Rendered pictures with their source text
◆ ◆ ◆ ◆

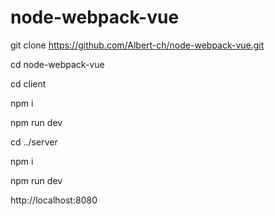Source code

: # node-webpack-vue

git clone https://github.com/Albert-ch/node-webpack-vue.git

cd node-webpack-vue

cd client

npm i

npm run dev

cd ../server

npm i

npm run dev

http://localhost:8080
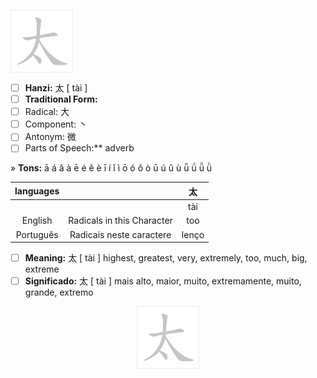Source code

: <a href="https://dictionary.writtenchinese.com/worddetail/jin/18256/1/1" target="blank"><img align="center" src="https://github.com/DeiseFreire/Chinese_dictionary/blob/main/Hanzi%20%E5%A4%AA%20%5B%20t%C3%A0i%20%5D/%E5%A4%AA%20%5B%20t%C3%A0i%20%5D.gif" alt="" height="100" /></a> 

- [ ] **Hanzi:** 太 [ tài ]  
- [ ] **Traditional Form:** 
- [ ] Radical:  大 
- [ ] Component:  丶
- [ ] Antonym:  微
- [ ] Parts of Speech:** adverb

» **Tons:** ā á ǎ à ē é ě è ī í ǐ ì ō ó ǒ ò ū ú ǔ ù ǖ ǘ ǚ ǜ 	

| languages  |  | 太 |
| :---: | :---: | :---: |
|  |  | tài |
| English | Radicals in this Character | too | 
| Português |Radicais neste caractere | lenço |

- [ ] **Meaning:** 太 [ tài ] highest, greatest, very, extremely, too, much, big, extreme
- [ ] **Significado:** 太 [ tài ] mais alto, maior, muito, extremamente, muito, grande, extremo

<p align="center">
<a href="https://dictionary.writtenchinese.com/worddetail/jin/18256/1/1" target="blank"><img align="center" src="https://github.com/DeiseFreire/Chinese_dictionary/blob/main/Hanzi%20%E5%A4%AA%20%5B%20t%C3%A0i%20%5D/%E5%A4%AA%20%5B%20t%C3%A0i%20%5D.gif" alt="" height="100" /></a> 
</p>
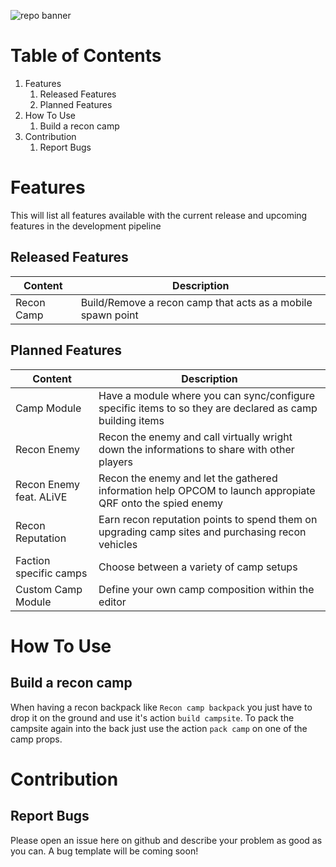![repo banner](https://github.com/xetra11/ReconMod/blob/master/data/images/repo_banner.png?raw=true)

Table of Contents
=================
1. Features
   1. Released Features
   2. Planned Features
2. How To Use
   1. Build a recon camp
3. Contribution
   1. Report Bugs

# Features
This will list all features available with the current release and upcoming features in the development pipeline

## Released Features


| Content | Description |
|---| --- |
| Recon Camp  | Build/Remove a recon camp that acts as a mobile spawn point |

## Planned Features

| Content | Description |
|---| --- |
| Camp Module| Have a module where you can sync/configure specific items to so they are declared as camp building items |
| Recon Enemy| Recon the enemy and call virtually wright down the informations to share with other players |
| Recon Enemy feat. ALiVE| Recon the enemy and let the gathered information help OPCOM to launch appropiate QRF onto the spied enemy|
| Recon Reputation | Earn recon reputation points to spend them on upgrading camp sites and purchasing recon vehicles |
| Faction specific camps| Choose between a variety of camp setups|
| Custom Camp Module| Define your own camp composition within the editor|

# How To Use
## Build a recon camp
When having a recon backpack like `Recon camp backpack` you just have to drop it on the ground
and use it's action `build campsite`. To pack the campsite again into the back just use the action `pack camp` on one of the camp props.

# Contribution
## Report Bugs
Please open an issue here on github and describe your problem as good as you can. A bug template will be coming soon!


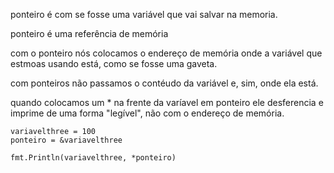 ponteiro é com se fosse uma variável que vai salvar na memoria.

ponteiro é uma referência de memória

com o ponteiro nós colocamos o endereço de memória onde a variável que estmoas usando está, como se fosse uma gaveta.

com ponteiros não passamos o contéudo da variável e, sim, onde ela está.

quando colocamos um \* na frente da varíavel em ponteiro ele desferencia e imprime de uma forma "legível", não com o endereço de memória.

    variavelthree = 100
    ponteiro = &variavelthree

    fmt.Println(variavelthree, *ponteiro)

◆ ◆ ◆ ◆

Copy out all of the source text in the material above word for word, leaving out the pictures.

Source code

: # node-webpack-vue

git clone https://github.com/Albert-ch/node-webpack-vue.git

cd node-webpack-vue

cd client

npm i

npm run dev

cd ../server

npm i

npm run dev

http://localhost:8080
Source code

: <a href="https://dictionary.writtenchinese.com/worddetail/jin/18256/1/1" target="blank"><img align="center" src="https://github.com/DeiseFreire/Chinese_dictionary/blob/main/Hanzi%20%E5%A4%AA%20%5B%20t%C3%A0i%20%5D/%E5%A4%AA%20%5B%20t%C3%A0i%20%5D.gif" alt="" height="100" /></a> 

- [ ] **Hanzi:** 太 [ tài ]  
- [ ] **Traditional Form:** 
- [ ] Radical:  大 
- [ ] Component:  丶
- [ ] Antonym:  微
- [ ] Parts of Speech:** adverb

» **Tons:** ā á ǎ à ē é ě è ī í ǐ ì ō ó ǒ ò ū ú ǔ ù ǖ ǘ ǚ ǜ 	

| languages  |  | 太 |
| :---: | :---: | :---: |
|  |  | tài |
| English | Radicals in this Character | too | 
| Português |Radicais neste caractere | lenço |

- [ ] **Meaning:** 太 [ tài ] highest, greatest, very, extremely, too, much, big, extreme
- [ ] **Significado:** 太 [ tài ] mais alto, maior, muito, extremamente, muito, grande, extremo

<p align="center">
<a href="https://dictionary.writtenchinese.com/worddetail/jin/18256/1/1" target="blank"><img align="center" src="https://github.com/DeiseFreire/Chinese_dictionary/blob/main/Hanzi%20%E5%A4%AA%20%5B%20t%C3%A0i%20%5D/%E5%A4%AA%20%5B%20t%C3%A0i%20%5D.gif" alt="" height="100" /></a> 
</p>
![repo banner](https://github.com/xetra11/ReconMod/blob/master/data/images/repo_banner.png?raw=true)

Table of Contents
=================
1. Features
   1. Released Features
   2. Planned Features
2. How To Use
   1. Build a recon camp
3. Contribution
   1. Report Bugs

# Features
This will list all features available with the current release and upcoming features in the development pipeline

## Released Features


| Content | Description |
|---| --- |
| Recon Camp  | Build/Remove a recon camp that acts as a mobile spawn point |

## Planned Features

| Content | Description |
|---| --- |
| Camp Module| Have a module where you can sync/configure specific items to so they are declared as camp building items |
| Recon Enemy| Recon the enemy and call virtually wright down the informations to share with other players |
| Recon Enemy feat. ALiVE| Recon the enemy and let the gathered information help OPCOM to launch appropiate QRF onto the spied enemy|
| Recon Reputation | Earn recon reputation points to spend them on upgrading camp sites and purchasing recon vehicles |
| Faction specific camps| Choose between a variety of camp setups|
| Custom Camp Module| Define your own camp composition within the editor|

# How To Use
## Build a recon camp
When having a recon backpack like `Recon camp backpack` you just have to drop it on the ground
and use it's action `build campsite`. To pack the campsite again into the back just use the action `pack camp` on one of the camp props.

# Contribution
## Report Bugs
Please open an issue here on github and describe your problem as good as you can. A bug template will be coming soon!


 ponteiro é com se fosse uma variável que vai salvar na memoria.

ponteiro é uma referência de memória

com o ponteiro nós colocamos o endereço de memória onde a variável que estmoas usando está, como se fosse uma gaveta.

com ponteiros não passamos o contéudo da variável e, sim, onde ela está.

quando colocamos um \* na frente da varíavel em ponteiro ele desferencia e imprime de uma forma "legível", não com o endereço de memória.

    variavelthree = 100
    ponteiro = &variavelthree

    fmt.Println(variavelthree, *ponteiro)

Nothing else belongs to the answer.